[Data to examine Boundary: Start]

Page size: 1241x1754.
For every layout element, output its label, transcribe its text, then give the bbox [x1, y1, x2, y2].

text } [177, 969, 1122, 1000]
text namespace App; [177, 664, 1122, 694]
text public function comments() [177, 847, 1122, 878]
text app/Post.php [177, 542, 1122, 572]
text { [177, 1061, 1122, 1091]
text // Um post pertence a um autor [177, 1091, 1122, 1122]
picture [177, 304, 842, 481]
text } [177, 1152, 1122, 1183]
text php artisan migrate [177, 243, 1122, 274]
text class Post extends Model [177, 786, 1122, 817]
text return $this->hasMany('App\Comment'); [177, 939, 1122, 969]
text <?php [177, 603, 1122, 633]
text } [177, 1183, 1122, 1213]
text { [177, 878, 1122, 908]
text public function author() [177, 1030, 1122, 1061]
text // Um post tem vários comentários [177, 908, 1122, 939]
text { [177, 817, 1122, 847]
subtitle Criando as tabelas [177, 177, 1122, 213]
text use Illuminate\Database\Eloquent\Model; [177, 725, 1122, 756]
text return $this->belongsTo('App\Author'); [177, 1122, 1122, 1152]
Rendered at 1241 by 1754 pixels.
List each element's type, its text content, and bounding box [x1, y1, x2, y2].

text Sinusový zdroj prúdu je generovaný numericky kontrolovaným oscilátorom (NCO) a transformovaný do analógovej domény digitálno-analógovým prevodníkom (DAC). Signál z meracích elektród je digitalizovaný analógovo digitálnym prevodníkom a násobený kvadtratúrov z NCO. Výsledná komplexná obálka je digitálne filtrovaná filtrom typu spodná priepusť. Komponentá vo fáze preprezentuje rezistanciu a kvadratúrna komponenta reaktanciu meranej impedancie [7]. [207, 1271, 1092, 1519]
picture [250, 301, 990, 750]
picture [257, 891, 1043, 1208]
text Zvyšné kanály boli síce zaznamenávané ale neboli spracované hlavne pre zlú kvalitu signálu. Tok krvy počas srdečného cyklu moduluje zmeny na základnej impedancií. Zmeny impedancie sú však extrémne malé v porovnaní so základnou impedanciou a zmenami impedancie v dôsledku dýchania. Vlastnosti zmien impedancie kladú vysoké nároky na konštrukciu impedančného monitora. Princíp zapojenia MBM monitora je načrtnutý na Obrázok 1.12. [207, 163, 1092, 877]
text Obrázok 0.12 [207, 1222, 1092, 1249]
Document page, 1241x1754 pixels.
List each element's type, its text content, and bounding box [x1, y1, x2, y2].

[Data to examine Boundary: End]

* _Task prompt_: Copy out the entries above exactly as given, starting at the top and ending with the line containing "Rendered at 1241 by 1754 pixels."; include both and nothing more.

* _Response box_:
Page size: 1241x1754.
For every layout element, output its label, transcribe its text, then give the bbox [x1, y1, x2, y2].

text } [177, 969, 1122, 1000]
text namespace App; [177, 664, 1122, 694]
text public function comments() [177, 847, 1122, 878]
text app/Post.php [177, 542, 1122, 572]
text { [177, 1061, 1122, 1091]
text // Um post pertence a um autor [177, 1091, 1122, 1122]
picture [177, 304, 842, 481]
text } [177, 1152, 1122, 1183]
text php artisan migrate [177, 243, 1122, 274]
text class Post extends Model [177, 786, 1122, 817]
text return $this->hasMany('App\Comment'); [177, 939, 1122, 969]
text <?php [177, 603, 1122, 633]
text } [177, 1183, 1122, 1213]
text { [177, 878, 1122, 908]
text public function author() [177, 1030, 1122, 1061]
text // Um post tem vários comentários [177, 908, 1122, 939]
text { [177, 817, 1122, 847]
subtitle Criando as tabelas [177, 177, 1122, 213]
text use Illuminate\Database\Eloquent\Model; [177, 725, 1122, 756]
text return $this->belongsTo('App\Author'); [177, 1122, 1122, 1152]
Rendered at 1241 by 1754 pixels.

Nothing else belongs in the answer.